## WHAT THE EXERCISE ASKS
An identical copy of the records below is the expected result.

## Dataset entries
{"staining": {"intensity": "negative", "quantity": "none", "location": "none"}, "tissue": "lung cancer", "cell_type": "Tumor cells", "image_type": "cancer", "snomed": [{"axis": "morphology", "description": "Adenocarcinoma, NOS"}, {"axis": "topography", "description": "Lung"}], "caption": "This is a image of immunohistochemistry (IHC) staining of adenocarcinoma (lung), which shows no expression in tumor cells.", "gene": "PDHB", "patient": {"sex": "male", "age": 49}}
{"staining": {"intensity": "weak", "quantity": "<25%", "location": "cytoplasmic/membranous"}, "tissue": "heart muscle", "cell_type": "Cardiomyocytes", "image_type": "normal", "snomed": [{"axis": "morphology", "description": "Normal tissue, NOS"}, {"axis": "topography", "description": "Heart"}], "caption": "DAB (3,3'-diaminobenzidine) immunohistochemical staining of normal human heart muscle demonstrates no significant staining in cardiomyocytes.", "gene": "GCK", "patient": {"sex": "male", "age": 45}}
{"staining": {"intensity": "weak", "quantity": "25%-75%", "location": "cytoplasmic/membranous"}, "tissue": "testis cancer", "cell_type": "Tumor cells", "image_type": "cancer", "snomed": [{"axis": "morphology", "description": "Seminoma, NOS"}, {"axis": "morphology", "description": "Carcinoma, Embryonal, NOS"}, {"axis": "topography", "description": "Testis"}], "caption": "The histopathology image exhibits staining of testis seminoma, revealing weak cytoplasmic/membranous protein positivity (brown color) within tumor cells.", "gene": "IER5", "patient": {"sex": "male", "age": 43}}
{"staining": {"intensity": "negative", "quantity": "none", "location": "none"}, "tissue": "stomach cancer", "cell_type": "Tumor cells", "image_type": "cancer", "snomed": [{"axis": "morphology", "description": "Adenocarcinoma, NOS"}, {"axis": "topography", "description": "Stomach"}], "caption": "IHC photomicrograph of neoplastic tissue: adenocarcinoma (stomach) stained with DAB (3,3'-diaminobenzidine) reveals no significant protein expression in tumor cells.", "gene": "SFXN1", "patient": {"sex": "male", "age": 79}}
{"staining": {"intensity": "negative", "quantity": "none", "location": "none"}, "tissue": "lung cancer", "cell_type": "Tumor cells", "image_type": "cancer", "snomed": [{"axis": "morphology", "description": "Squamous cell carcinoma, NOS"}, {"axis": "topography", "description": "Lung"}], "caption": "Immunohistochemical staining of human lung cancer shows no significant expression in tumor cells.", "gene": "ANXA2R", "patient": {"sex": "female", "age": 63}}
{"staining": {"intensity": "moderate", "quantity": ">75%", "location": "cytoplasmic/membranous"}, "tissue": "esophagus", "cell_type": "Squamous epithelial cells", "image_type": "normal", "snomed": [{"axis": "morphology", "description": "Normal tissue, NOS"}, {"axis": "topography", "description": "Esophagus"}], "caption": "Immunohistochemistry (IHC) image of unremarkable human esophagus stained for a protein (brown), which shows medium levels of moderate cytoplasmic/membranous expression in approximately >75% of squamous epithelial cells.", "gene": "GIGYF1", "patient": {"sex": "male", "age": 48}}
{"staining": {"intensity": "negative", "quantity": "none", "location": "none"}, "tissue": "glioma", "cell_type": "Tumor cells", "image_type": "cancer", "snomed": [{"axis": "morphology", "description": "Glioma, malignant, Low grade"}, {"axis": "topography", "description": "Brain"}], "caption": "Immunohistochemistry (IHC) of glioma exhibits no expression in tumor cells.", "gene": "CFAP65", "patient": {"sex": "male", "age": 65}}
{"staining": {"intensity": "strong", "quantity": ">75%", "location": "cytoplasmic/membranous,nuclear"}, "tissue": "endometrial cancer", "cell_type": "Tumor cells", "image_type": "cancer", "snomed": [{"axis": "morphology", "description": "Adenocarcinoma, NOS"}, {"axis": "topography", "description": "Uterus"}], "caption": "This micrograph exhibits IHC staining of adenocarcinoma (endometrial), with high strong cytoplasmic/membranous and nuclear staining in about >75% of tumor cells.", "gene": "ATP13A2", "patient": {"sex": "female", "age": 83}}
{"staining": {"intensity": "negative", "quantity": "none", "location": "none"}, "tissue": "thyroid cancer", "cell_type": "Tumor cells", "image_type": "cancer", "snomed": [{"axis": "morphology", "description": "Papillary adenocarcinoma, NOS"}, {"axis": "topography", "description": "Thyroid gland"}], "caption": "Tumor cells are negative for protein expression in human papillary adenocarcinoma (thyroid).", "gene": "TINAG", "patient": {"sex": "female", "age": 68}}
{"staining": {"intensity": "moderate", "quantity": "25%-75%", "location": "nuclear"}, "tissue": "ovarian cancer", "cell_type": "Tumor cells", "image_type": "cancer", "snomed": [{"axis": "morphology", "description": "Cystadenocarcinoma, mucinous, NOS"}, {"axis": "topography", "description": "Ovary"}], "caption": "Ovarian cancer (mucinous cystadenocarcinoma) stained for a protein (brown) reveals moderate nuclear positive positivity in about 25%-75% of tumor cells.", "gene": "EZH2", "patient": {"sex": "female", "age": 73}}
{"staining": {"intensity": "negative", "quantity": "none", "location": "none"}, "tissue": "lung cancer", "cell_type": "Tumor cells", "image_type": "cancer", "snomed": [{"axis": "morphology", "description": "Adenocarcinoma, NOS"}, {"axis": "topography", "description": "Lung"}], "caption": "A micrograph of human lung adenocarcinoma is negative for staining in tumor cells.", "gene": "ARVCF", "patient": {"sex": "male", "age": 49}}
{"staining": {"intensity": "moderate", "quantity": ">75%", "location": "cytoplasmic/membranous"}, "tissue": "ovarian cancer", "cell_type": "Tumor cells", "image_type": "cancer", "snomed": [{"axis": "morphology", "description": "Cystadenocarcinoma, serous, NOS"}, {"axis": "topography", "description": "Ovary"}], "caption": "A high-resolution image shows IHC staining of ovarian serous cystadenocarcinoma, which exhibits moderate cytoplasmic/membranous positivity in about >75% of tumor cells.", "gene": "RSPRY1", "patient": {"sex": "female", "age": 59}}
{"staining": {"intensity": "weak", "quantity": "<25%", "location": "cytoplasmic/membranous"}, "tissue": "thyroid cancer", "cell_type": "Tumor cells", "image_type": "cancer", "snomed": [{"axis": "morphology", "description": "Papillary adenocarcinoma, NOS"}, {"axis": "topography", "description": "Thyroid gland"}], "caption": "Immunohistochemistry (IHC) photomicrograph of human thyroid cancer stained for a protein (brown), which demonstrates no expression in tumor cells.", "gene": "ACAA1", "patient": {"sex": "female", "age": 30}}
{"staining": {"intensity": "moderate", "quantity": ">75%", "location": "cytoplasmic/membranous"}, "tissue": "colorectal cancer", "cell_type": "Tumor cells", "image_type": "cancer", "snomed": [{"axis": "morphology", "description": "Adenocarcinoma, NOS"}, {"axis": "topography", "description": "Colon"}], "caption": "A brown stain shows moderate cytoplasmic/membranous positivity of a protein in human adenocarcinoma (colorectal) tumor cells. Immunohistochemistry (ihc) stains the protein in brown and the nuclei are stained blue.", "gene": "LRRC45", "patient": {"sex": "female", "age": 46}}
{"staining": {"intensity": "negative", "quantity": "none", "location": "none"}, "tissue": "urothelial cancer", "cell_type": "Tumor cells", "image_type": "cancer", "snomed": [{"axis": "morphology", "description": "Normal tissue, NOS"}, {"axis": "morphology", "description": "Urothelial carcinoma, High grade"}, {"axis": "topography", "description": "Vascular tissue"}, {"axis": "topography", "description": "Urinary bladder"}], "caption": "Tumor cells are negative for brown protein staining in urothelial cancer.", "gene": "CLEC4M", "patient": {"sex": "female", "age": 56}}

## RESPONSE TO THIS EXERCISE
{"staining": {"intensity": "negative", "quantity": "none", "location": "none"}, "tissue": "lung cancer", "cell_type": "Tumor cells", "image_type": "cancer", "snomed": [{"axis": "morphology", "description": "Adenocarcinoma, NOS"}, {"axis": "topography", "description": "Lung"}], "caption": "This is a image of immunohistochemistry (IHC) staining of adenocarcinoma (lung), which shows no expression in tumor cells.", "gene": "PDHB", "patient": {"sex": "male", "age": 49}}
{"staining": {"intensity": "weak", "quantity": "<25%", "location": "cytoplasmic/membranous"}, "tissue": "heart muscle", "cell_type": "Cardiomyocytes", "image_type": "normal", "snomed": [{"axis": "morphology", "description": "Normal tissue, NOS"}, {"axis": "topography", "description": "Heart"}], "caption": "DAB (3,3'-diaminobenzidine) immunohistochemical staining of normal human heart muscle demonstrates no significant staining in cardiomyocytes.", "gene": "GCK", "patient": {"sex": "male", "age": 45}}
{"staining": {"intensity": "weak", "quantity": "25%-75%", "location": "cytoplasmic/membranous"}, "tissue": "testis cancer", "cell_type": "Tumor cells", "image_type": "cancer", "snomed": [{"axis": "morphology", "description": "Seminoma, NOS"}, {"axis": "morphology", "description": "Carcinoma, Embryonal, NOS"}, {"axis": "topography", "description": "Testis"}], "caption": "The histopathology image exhibits staining of testis seminoma, revealing weak cytoplasmic/membranous protein positivity (brown color) within tumor cells.", "gene": "IER5", "patient": {"sex": "male", "age": 43}}
{"staining": {"intensity": "negative", "quantity": "none", "location": "none"}, "tissue": "stomach cancer", "cell_type": "Tumor cells", "image_type": "cancer", "snomed": [{"axis": "morphology", "description": "Adenocarcinoma, NOS"}, {"axis": "topography", "description": "Stomach"}], "caption": "IHC photomicrograph of neoplastic tissue: adenocarcinoma (stomach) stained with DAB (3,3'-diaminobenzidine) reveals no significant protein expression in tumor cells.", "gene": "SFXN1", "patient": {"sex": "male", "age": 79}}
{"staining": {"intensity": "negative", "quantity": "none", "location": "none"}, "tissue": "lung cancer", "cell_type": "Tumor cells", "image_type": "cancer", "snomed": [{"axis": "morphology", "description": "Squamous cell carcinoma, NOS"}, {"axis": "topography", "description": "Lung"}], "caption": "Immunohistochemical staining of human lung cancer shows no significant expression in tumor cells.", "gene": "ANXA2R", "patient": {"sex": "female", "age": 63}}
{"staining": {"intensity": "moderate", "quantity": ">75%", "location": "cytoplasmic/membranous"}, "tissue": "esophagus", "cell_type": "Squamous epithelial cells", "image_type": "normal", "snomed": [{"axis": "morphology", "description": "Normal tissue, NOS"}, {"axis": "topography", "description": "Esophagus"}], "caption": "Immunohistochemistry (IHC) image of unremarkable human esophagus stained for a protein (brown), which shows medium levels of moderate cytoplasmic/membranous expression in approximately >75% of squamous epithelial cells.", "gene": "GIGYF1", "patient": {"sex": "male", "age": 48}}
{"staining": {"intensity": "negative", "quantity": "none", "location": "none"}, "tissue": "glioma", "cell_type": "Tumor cells", "image_type": "cancer", "snomed": [{"axis": "morphology", "description": "Glioma, malignant, Low grade"}, {"axis": "topography", "description": "Brain"}], "caption": "Immunohistochemistry (IHC) of glioma exhibits no expression in tumor cells.", "gene": "CFAP65", "patient": {"sex": "male", "age": 65}}
{"staining": {"intensity": "strong", "quantity": ">75%", "location": "cytoplasmic/membranous,nuclear"}, "tissue": "endometrial cancer", "cell_type": "Tumor cells", "image_type": "cancer", "snomed": [{"axis": "morphology", "description": "Adenocarcinoma, NOS"}, {"axis": "topography", "description": "Uterus"}], "caption": "This micrograph exhibits IHC staining of adenocarcinoma (endometrial), with high strong cytoplasmic/membranous and nuclear staining in about >75% of tumor cells.", "gene": "ATP13A2", "patient": {"sex": "female", "age": 83}}
{"staining": {"intensity": "negative", "quantity": "none", "location": "none"}, "tissue": "thyroid cancer", "cell_type": "Tumor cells", "image_type": "cancer", "snomed": [{"axis": "morphology", "description": "Papillary adenocarcinoma, NOS"}, {"axis": "topography", "description": "Thyroid gland"}], "caption": "Tumor cells are negative for protein expression in human papillary adenocarcinoma (thyroid).", "gene": "TINAG", "patient": {"sex": "female", "age": 68}}
{"staining": {"intensity": "moderate", "quantity": "25%-75%", "location": "nuclear"}, "tissue": "ovarian cancer", "cell_type": "Tumor cells", "image_type": "cancer", "snomed": [{"axis": "morphology", "description": "Cystadenocarcinoma, mucinous, NOS"}, {"axis": "topography", "description": "Ovary"}], "caption": "Ovarian cancer (mucinous cystadenocarcinoma) stained for a protein (brown) reveals moderate nuclear positive positivity in about 25%-75% of tumor cells.", "gene": "EZH2", "patient": {"sex": "female", "age": 73}}
{"staining": {"intensity": "negative", "quantity": "none", "location": "none"}, "tissue": "lung cancer", "cell_type": "Tumor cells", "image_type": "cancer", "snomed": [{"axis": "morphology", "description": "Adenocarcinoma, NOS"}, {"axis": "topography", "description": "Lung"}], "caption": "A micrograph of human lung adenocarcinoma is negative for staining in tumor cells.", "gene": "ARVCF", "patient": {"sex": "male", "age": 49}}
{"staining": {"intensity": "moderate", "quantity": ">75%", "location": "cytoplasmic/membranous"}, "tissue": "ovarian cancer", "cell_type": "Tumor cells", "image_type": "cancer", "snomed": [{"axis": "morphology", "description": "Cystadenocarcinoma, serous, NOS"}, {"axis": "topography", "description": "Ovary"}], "caption": "A high-resolution image shows IHC staining of ovarian serous cystadenocarcinoma, which exhibits moderate cytoplasmic/membranous positivity in about >75% of tumor cells.", "gene": "RSPRY1", "patient": {"sex": "female", "age": 59}}
{"staining": {"intensity": "weak", "quantity": "<25%", "location": "cytoplasmic/membranous"}, "tissue": "thyroid cancer", "cell_type": "Tumor cells", "image_type": "cancer", "snomed": [{"axis": "morphology", "description": "Papillary adenocarcinoma, NOS"}, {"axis": "topography", "description": "Thyroid gland"}], "caption": "Immunohistochemistry (IHC) photomicrograph of human thyroid cancer stained for a protein (brown), which demonstrates no expression in tumor cells.", "gene": "ACAA1", "patient": {"sex": "female", "age": 30}}
{"staining": {"intensity": "moderate", "quantity": ">75%", "location": "cytoplasmic/membranous"}, "tissue": "colorectal cancer", "cell_type": "Tumor cells", "image_type": "cancer", "snomed": [{"axis": "morphology", "description": "Adenocarcinoma, NOS"}, {"axis": "topography", "description": "Colon"}], "caption": "A brown stain shows moderate cytoplasmic/membranous positivity of a protein in human adenocarcinoma (colorectal) tumor cells. Immunohistochemistry (ihc) stains the protein in brown and the nuclei are stained blue.", "gene": "LRRC45", "patient": {"sex": "female", "age": 46}}
{"staining": {"intensity": "negative", "quantity": "none", "location": "none"}, "tissue": "urothelial cancer", "cell_type": "Tumor cells", "image_type": "cancer", "snomed": [{"axis": "morphology", "description": "Normal tissue, NOS"}, {"axis": "morphology", "description": "Urothelial carcinoma, High grade"}, {"axis": "topography", "description": "Vascular tissue"}, {"axis": "topography", "description": "Urinary bladder"}], "caption": "Tumor cells are negative for brown protein staining in urothelial cancer.", "gene": "CLEC4M", "patient": {"sex": "female", "age": 56}}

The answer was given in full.